No, Course Correcting Is Not Enough

One of my greatest frustrations is watching people commit heinous acts and facing no consequences for their actions.  

People who commit petty crimes can often wind up in jail or face other serious punishments, but we all know that the doctors and activists who are working mightily to sterilize and mutilate children will enrich themselves now and skate when the fad eventually dies an ignominious death. 





There will be no apologies, no fines, no jail time, no…anything. It will be as if it never happened. We saw that with the financial collapse in 2008, the serial hoaxes over the past decade, and the pandemic totalitarianism. Randi Weingarten is still out there ruining education, Anthony Fauci still gets accolades, and the researchers who pushed fraudulent papers are still spending their grant money. 

We don’t even get an apology. And if we did, it would hardly be enough. 

The Trump administration beat an apology out of Penn for its Lia Thomas insanity–insincere, no doubt–but what good is that for the young women they humiliated?

An apology is better than nothing, but it is hardly enough. 

For decades, British politicians and policemen covered up the violent sexual abuse of young women. Punishing the perpetrators would require confronting uncomfortable facts about unlimited immigration and demographic facts about the propensity to commit crimes, so they practiced a form of human sacrifice instead. 





Everybody in government knew it. Keir Starmer knew about it years ago and helped cover it up. 

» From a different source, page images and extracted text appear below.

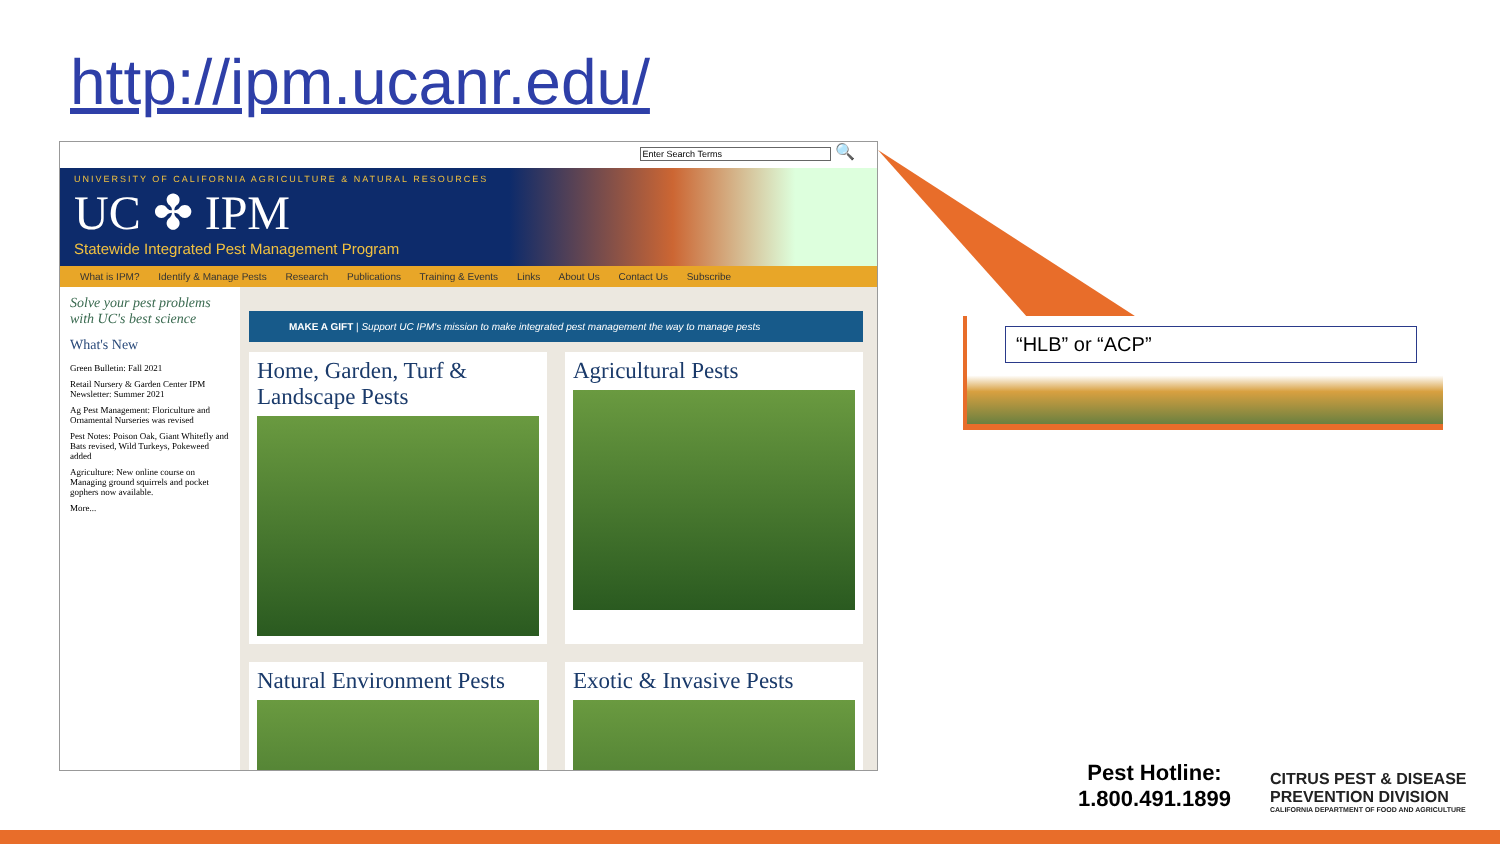http://ipm.ucanr.edu/
Enter Search Terms 🔍
UNIVERSITY OF CALIFORNIA AGRICULTURE & NATURAL RESOURCES
UC ✤ IPM
Statewide Integrated Pest Management Program
What is IPM? Identify & Manage Pests Research Publications Training & Events Links About Us Contact Us Subscribe
Solve your pest problems with UC's best science
What's New
Green Bulletin: Fall 2021
Retail Nursery & Garden Center IPM Newsletter: Summer 2021
Ag Pest Management: Floriculture and Ornamental Nurseries was revised
Pest Notes: Poison Oak, Giant Whitefly and Bats revised, Wild Turkeys, Pokeweed added
Agriculture: New online course on Managing ground squirrels and pocket gophers now available.
More...
MAKE A GIFT | Support UC IPM's mission to make integrated pest management the way to manage pests
Home, Garden, Turf & Landscape Pests
Agricultural Pests
Natural Environment Pests
Exotic & Invasive Pests
“HLB” or “ACP”
Pest Hotline:
1.800.491.1899
CITRUS PEST & DISEASE
PREVENTION DIVISION
CALIFORNIA DEPARTMENT OF FOOD AND AGRICULTURE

He is the Prime Minister now. 

It would be one thing if what we were talking about were people making mistakes, even terrible mistakes. We all do, and even in serious cases, apologies may be the best you can reasonably expect. People do things in a rush, a panic, or out of a mistaken sense of what is likely to address a real problem. 

That’s why I don’t blame people for the initial response to COVID. Fourteen days to slow the spread? A bad idea, but understandable and easily excusable. It’s like taking a deep breath to gather your bearings. 

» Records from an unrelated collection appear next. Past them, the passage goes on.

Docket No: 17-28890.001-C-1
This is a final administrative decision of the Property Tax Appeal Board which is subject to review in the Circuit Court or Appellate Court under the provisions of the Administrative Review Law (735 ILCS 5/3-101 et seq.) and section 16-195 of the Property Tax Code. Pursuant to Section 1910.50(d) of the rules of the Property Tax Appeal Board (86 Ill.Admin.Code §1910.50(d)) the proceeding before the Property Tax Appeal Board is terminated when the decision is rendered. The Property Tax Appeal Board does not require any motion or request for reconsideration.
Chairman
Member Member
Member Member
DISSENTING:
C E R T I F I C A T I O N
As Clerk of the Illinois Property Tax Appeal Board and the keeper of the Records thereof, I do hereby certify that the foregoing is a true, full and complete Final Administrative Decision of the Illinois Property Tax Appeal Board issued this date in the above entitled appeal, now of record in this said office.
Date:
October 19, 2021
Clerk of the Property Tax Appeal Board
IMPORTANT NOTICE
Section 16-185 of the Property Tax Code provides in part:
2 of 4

But after that? Nope. No excuses, at least not for the “experts.” They utterly failed at their jobs and worse. The “Proximal Origins” paper was outright fraud, as were almost every measure taken to contain COVID. 

The same is true with alphabet ideology, transgender “medicine,” educational dysfunction, and media malfeasance. It’s all about the elite self-dealing at our expense, not genuine mistakes. In many cases, there will be an eventual course correction, but no apologies, and especially no consequences. The elite will skate or even fail upwards. 

21st-century populism is the public’s response to the betrayal of the elites. Trump is the bringer of consequences to those who have been profiting off making us miserable. But it is taking the full might of the federal government, likely millions of dollars of expense, and years of public outcry to even wring out an apology for the most egregious errors of judgment. 





No matter how much he accomplishes, it will not be enough. Many of these people should be tarred and feathered; the best that may happen–and it won’t happen in many cases–is wringing out an apology or loss of a job. 

And then? An MSNBC gig for far too many.